Гвалт и уверенные передвижения толп учеников, уже откуда-то давно знакомых друг с другом, уже уверенно знающих, что нужно. Да, чувствуется, люди давно уже живут конкретно, твёрдо знают, что и куда — занимались не той неясной ерундой, которая занимала меня… И вот теперь они знают и умеют всё, я же не имею ничего, кроме нелепых видений и фантазий. Расспрашивать сейчас у них — значит сделаться изгоем в этой уверенно-горланящей толпе — и так к этому идёт, скоро меня увидят и разоблачат. Я удаляюсь, уединяюсь, сладко-испуганно застываю: ну хоть бы ещё два дня, ещё хотя бы урок никто не обращал бы внимания на меня!

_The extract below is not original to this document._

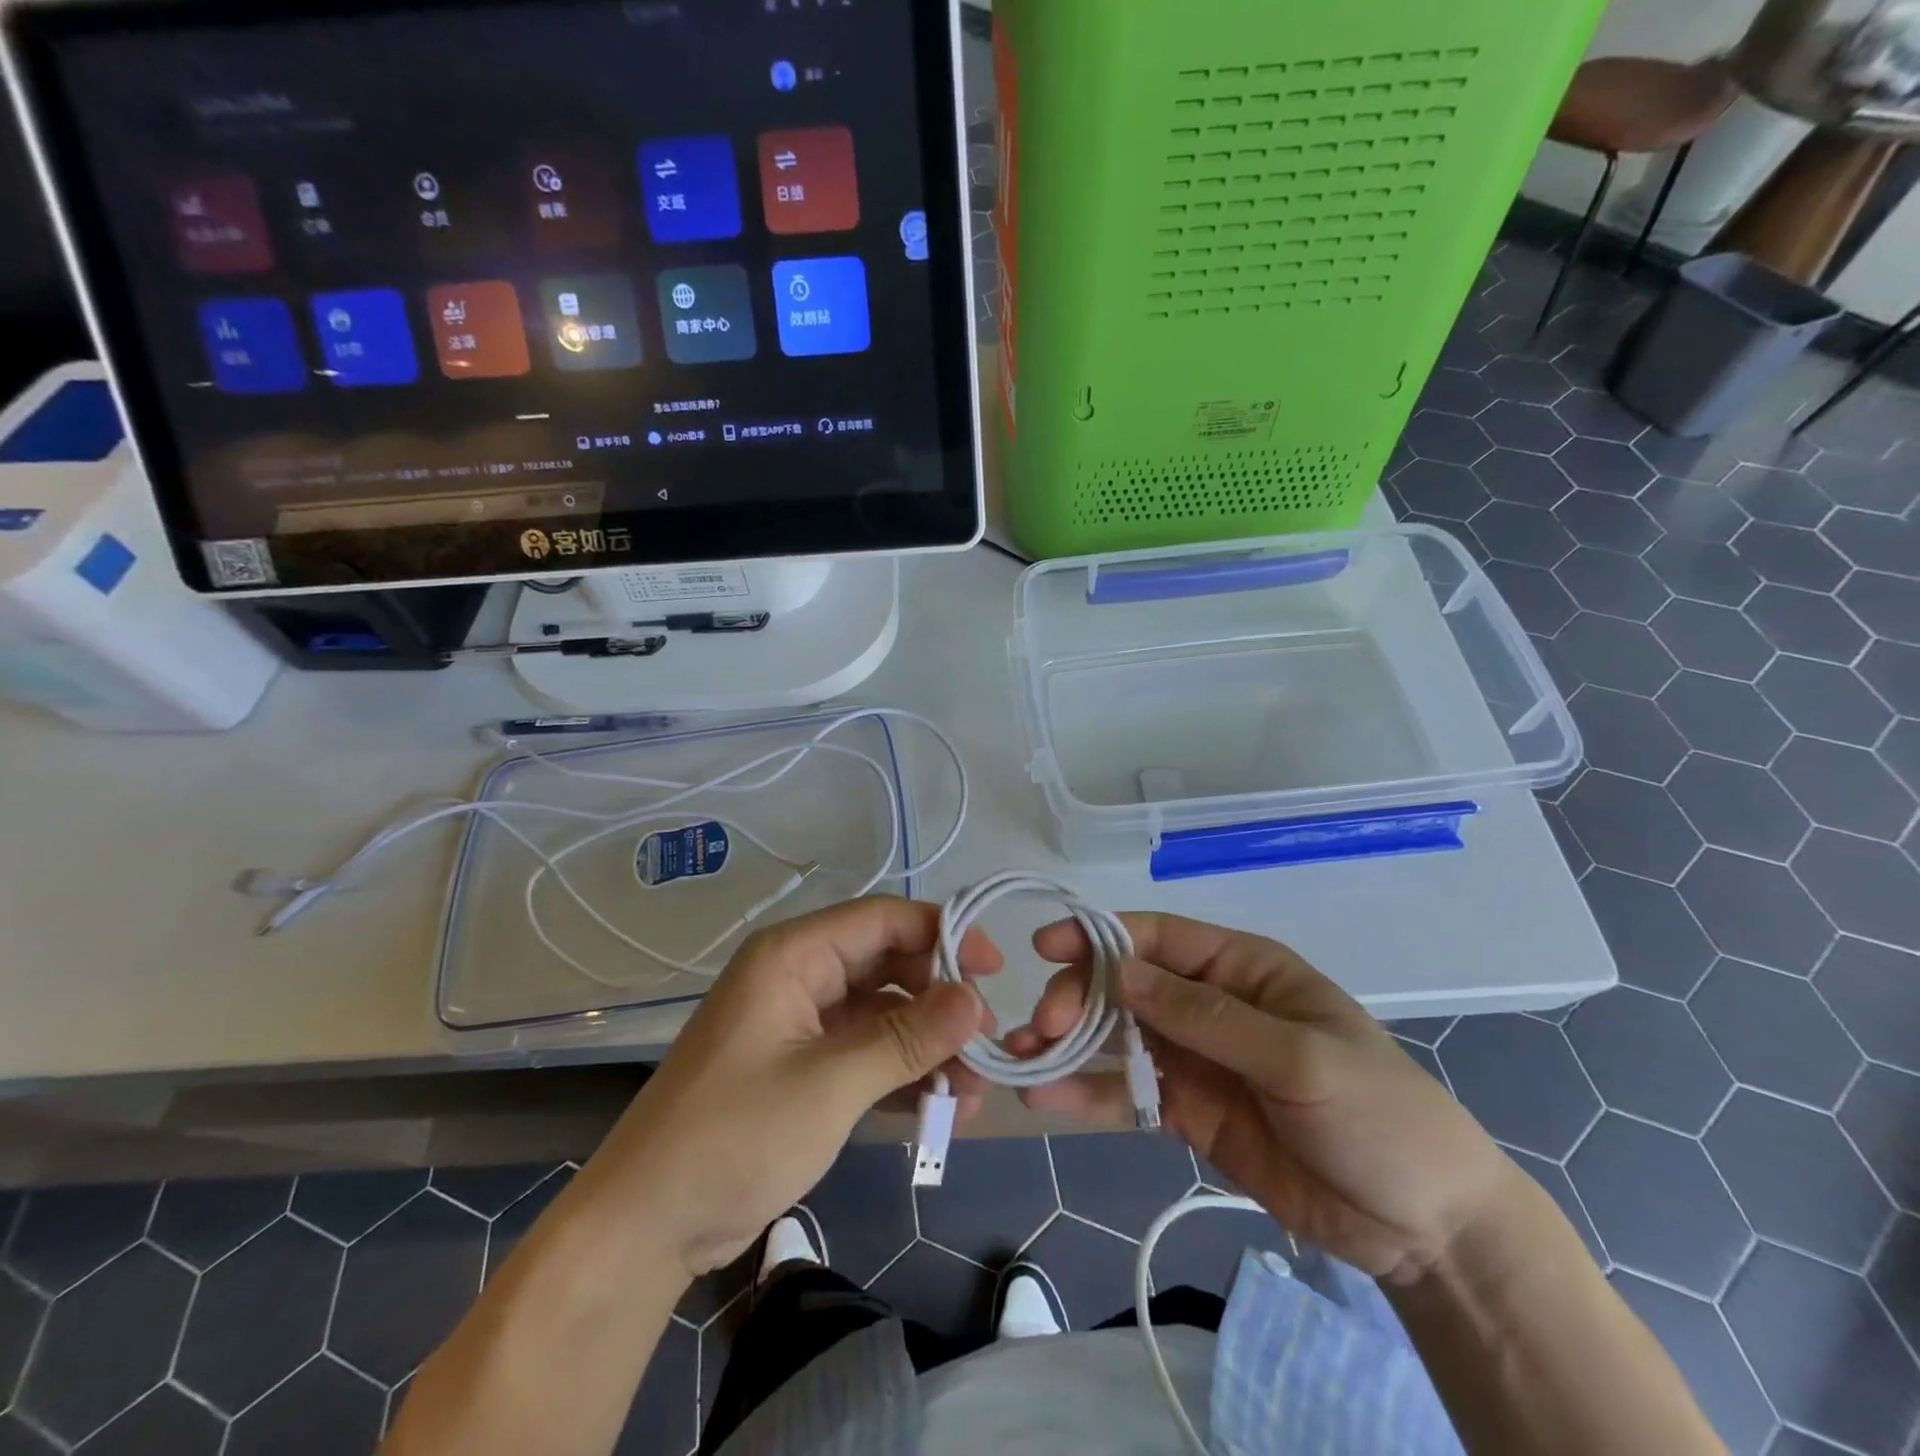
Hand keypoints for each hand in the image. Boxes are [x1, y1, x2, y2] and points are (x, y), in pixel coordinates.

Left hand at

Но вот учительница, черноволосая и толстая, которой, понятно, негоже терять время и пора уже чётко разбираться в нашей толпе, разделяя её — так удобнее — на верхних и нижних, произносит насмешливо-издевательски (подхалимски становясь своей среди наглых и громогласных):
— А вот эту портянку… ученика Попова… надо бы повесить на выставку!
Все, оживлённо хохоча, поворачиваются за её взглядом ко мне, на лицах ликование, торжество — долгожданное разделение по категориям началось, и не они — ура! — оказались внизу, а этот вот тип, который всё время молчит и ходит один. Ура! Они наверху! Смыкаясь с торжествующим большинством, учительница подчёркнуто-брезгливо, двумя пальцами берёт мою тетрадку, несёт к моей парте и, разведя пальцы, роняет тетрадку передо мной — общее ликование нарастает, учительница нашла с классом общий язык!
Потом — уют, долгожданное тепло дома, который теперь воспринимается с каким-то надрывом. И снова — промозглое утро, и ощущение тревоги от круглых ламп, свет которых мешается со светом улицы, создавая сочетание дикое, нечеловеческое — ни в одном жилье такого не может быть, а в школе, где о хорошем не думают, такое смешение двух враждебных светов — дело обычное, мучительно-обязательное, назидательно-вредно устроенное учительницей под предлогом того, что в классе темновато.
Зачем же делать так вредно, да ещё нарочно — я в отчаянии застываю, убитый этим злобным неуютом, который, как я понимаю, запрограммирован здесь.
Потом вдруг, при сбегании с лестницы, фигура отца, его колени, и его руки на моей голове. Потом — дом, зелёная бумага на столе, лампа, греющая левую половину головы, и голос отца:
— Ну давай, поглядим, что за ужасы там такие?